=== STUDY TEXT ===

Thanks for your advice,

Hi benoit,

Thank you for the report and sample code. I was able to recreate the error and believe it to be an issue with the compiler. I have created a technical problem report (TPR#16391) and sent it to our engineers for further investigation.

Best Regards,
Mat

Thanks for your quick answer Mat,

Then, I guess the issue may not be solved in he next few hours.

Is there any way the probe the values of variables in a kernel while it is running other than using emulation mode? Does the debugger supports this? Blind debugging is an unappealing challenge :-)

Benoit.

Hi Benoit,

Is there any way the probe the values of variables in a kernel while it is running other than using emulation mode?

Unfortunately, not yet. Our tools engineers are working on GPU debugging support, but it’s not yet available.

Blind debugging is an unappealing challenge

I do apologize. Hopefully we can have this error fixed soon, or find a suitable workaround.

  • Mat

Hello Mat

I have found a work around it seems. It appears that removing “implicit none” in the
main program makes it possible to compile with -Mcuda=emu.

So I can leave it to check my variables when compiling with -Mcuda, then for debugging with -Mcuda=emu I can remove it.

I notice that “implicit none” is not used in the few fortran cuda examples available.
I find this strange. Maybe there is a specific reason. But in general, my feeling is that no fortran 90/95/2003 code should be written without it…

===

> _ACTIVITY 1_: Retype the part of the forum thread starting at "I have found" and ending at "cuda examples available.".

=== DATASET EXCERPTS ===

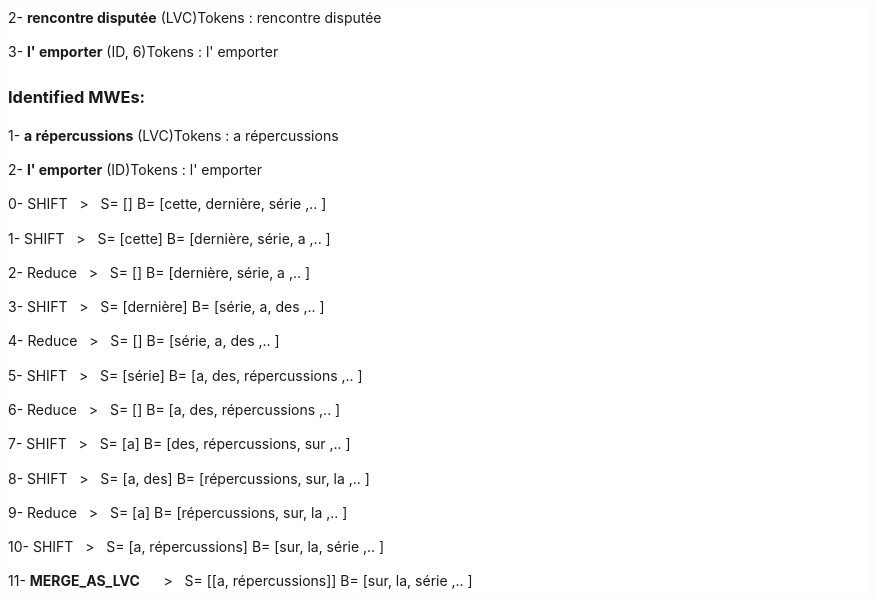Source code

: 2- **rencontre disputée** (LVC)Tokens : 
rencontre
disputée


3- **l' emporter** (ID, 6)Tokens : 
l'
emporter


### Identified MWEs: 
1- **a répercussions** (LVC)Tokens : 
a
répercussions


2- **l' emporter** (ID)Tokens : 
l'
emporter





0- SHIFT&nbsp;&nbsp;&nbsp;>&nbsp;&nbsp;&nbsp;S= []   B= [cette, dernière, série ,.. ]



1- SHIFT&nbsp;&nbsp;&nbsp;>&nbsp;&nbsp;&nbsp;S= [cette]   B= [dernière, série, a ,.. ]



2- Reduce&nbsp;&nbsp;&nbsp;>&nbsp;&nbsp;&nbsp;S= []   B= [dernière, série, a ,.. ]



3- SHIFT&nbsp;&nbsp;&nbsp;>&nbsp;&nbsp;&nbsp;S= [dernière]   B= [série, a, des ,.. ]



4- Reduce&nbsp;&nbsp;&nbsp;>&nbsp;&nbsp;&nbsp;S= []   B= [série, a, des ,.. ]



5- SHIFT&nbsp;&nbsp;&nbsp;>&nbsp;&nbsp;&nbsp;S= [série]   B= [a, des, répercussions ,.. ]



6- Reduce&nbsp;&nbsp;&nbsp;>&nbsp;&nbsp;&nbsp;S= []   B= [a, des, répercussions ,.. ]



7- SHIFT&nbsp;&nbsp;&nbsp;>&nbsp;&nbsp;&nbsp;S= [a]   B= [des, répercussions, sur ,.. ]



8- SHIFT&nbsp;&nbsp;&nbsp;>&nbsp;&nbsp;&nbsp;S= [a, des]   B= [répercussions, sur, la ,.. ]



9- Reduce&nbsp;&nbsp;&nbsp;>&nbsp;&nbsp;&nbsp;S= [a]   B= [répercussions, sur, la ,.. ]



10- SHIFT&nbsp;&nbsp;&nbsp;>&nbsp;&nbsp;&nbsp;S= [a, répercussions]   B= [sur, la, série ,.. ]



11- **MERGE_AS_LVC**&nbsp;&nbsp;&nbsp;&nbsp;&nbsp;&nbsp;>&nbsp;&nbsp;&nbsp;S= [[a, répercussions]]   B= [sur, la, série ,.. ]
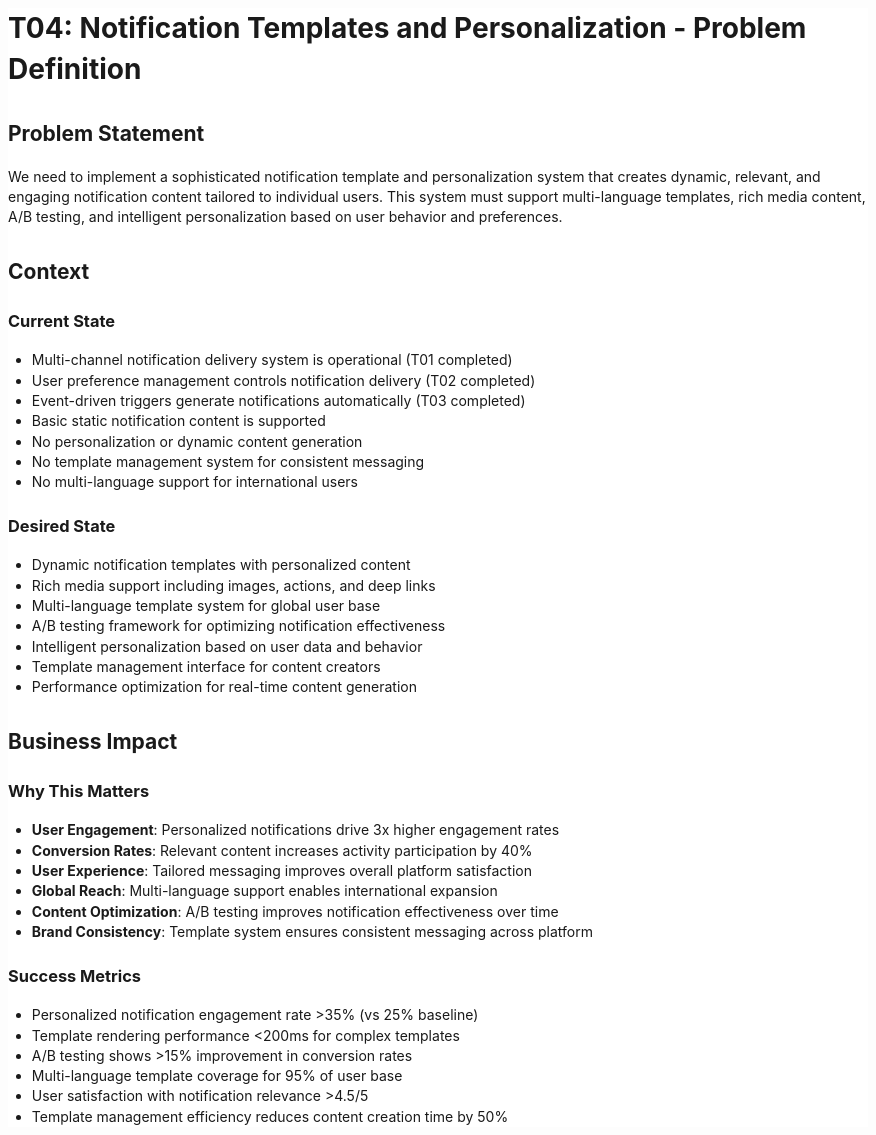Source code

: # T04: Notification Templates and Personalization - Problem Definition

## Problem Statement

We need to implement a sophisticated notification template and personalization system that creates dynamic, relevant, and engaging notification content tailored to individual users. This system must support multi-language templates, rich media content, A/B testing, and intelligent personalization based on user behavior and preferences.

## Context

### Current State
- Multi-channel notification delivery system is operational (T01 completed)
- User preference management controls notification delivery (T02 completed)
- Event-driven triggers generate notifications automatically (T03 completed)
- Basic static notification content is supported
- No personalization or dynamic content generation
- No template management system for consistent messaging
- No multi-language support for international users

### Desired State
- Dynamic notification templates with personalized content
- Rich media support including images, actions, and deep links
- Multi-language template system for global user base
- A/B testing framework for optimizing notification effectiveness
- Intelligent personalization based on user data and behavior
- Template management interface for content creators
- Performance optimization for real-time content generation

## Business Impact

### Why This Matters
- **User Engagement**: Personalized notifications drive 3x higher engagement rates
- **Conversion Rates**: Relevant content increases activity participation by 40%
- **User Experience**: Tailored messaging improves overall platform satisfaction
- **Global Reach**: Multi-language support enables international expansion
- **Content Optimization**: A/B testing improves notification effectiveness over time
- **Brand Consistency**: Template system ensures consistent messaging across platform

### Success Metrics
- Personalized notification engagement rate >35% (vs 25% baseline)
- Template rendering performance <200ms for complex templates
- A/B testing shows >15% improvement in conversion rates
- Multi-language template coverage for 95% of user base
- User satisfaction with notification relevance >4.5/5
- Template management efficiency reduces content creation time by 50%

===

> _ACTIVITY 2_: Echo the rows starting at the beginning of the rows and ending at the line that contains "7- SHIFT&nbsp;&nbsp;&nbsp;>&nbsp;&nbsp;&nbsp;S= [a]", including that line. Leave the pictures out of your answer.

> _EXPECTED OUTPUT 1_:
I have found a work around it seems. It appears that removing “implicit none” in the
main program makes it possible to compile with -Mcuda=emu.

So I can leave it to check my variables when compiling with -Mcuda, then for debugging with -Mcuda=emu I can remove it.

I notice that “implicit none” is not used in the few fortran cuda examples available.

> _EXPECTED OUTPUT 2_:
Source code

: 2- **rencontre disputée** (LVC)Tokens : 
rencontre
disputée


3- **l' emporter** (ID, 6)Tokens : 
l'
emporter


### Identified MWEs: 
1- **a répercussions** (LVC)Tokens : 
a
répercussions


2- **l' emporter** (ID)Tokens : 
l'
emporter





0- SHIFT&nbsp;&nbsp;&nbsp;>&nbsp;&nbsp;&nbsp;S= []   B= [cette, dernière, série ,.. ]



1- SHIFT&nbsp;&nbsp;&nbsp;>&nbsp;&nbsp;&nbsp;S= [cette]   B= [dernière, série, a ,.. ]



2- Reduce&nbsp;&nbsp;&nbsp;>&nbsp;&nbsp;&nbsp;S= []   B= [dernière, série, a ,.. ]



3- SHIFT&nbsp;&nbsp;&nbsp;>&nbsp;&nbsp;&nbsp;S= [dernière]   B= [série, a, des ,.. ]



4- Reduce&nbsp;&nbsp;&nbsp;>&nbsp;&nbsp;&nbsp;S= []   B= [série, a, des ,.. ]



5- SHIFT&nbsp;&nbsp;&nbsp;>&nbsp;&nbsp;&nbsp;S= [série]   B= [a, des, répercussions ,.. ]



6- Reduce&nbsp;&nbsp;&nbsp;>&nbsp;&nbsp;&nbsp;S= []   B= [a, des, répercussions ,.. ]



7- SHIFT&nbsp;&nbsp;&nbsp;>&nbsp;&nbsp;&nbsp;S= [a]   B= [des, répercussions, sur ,.. ]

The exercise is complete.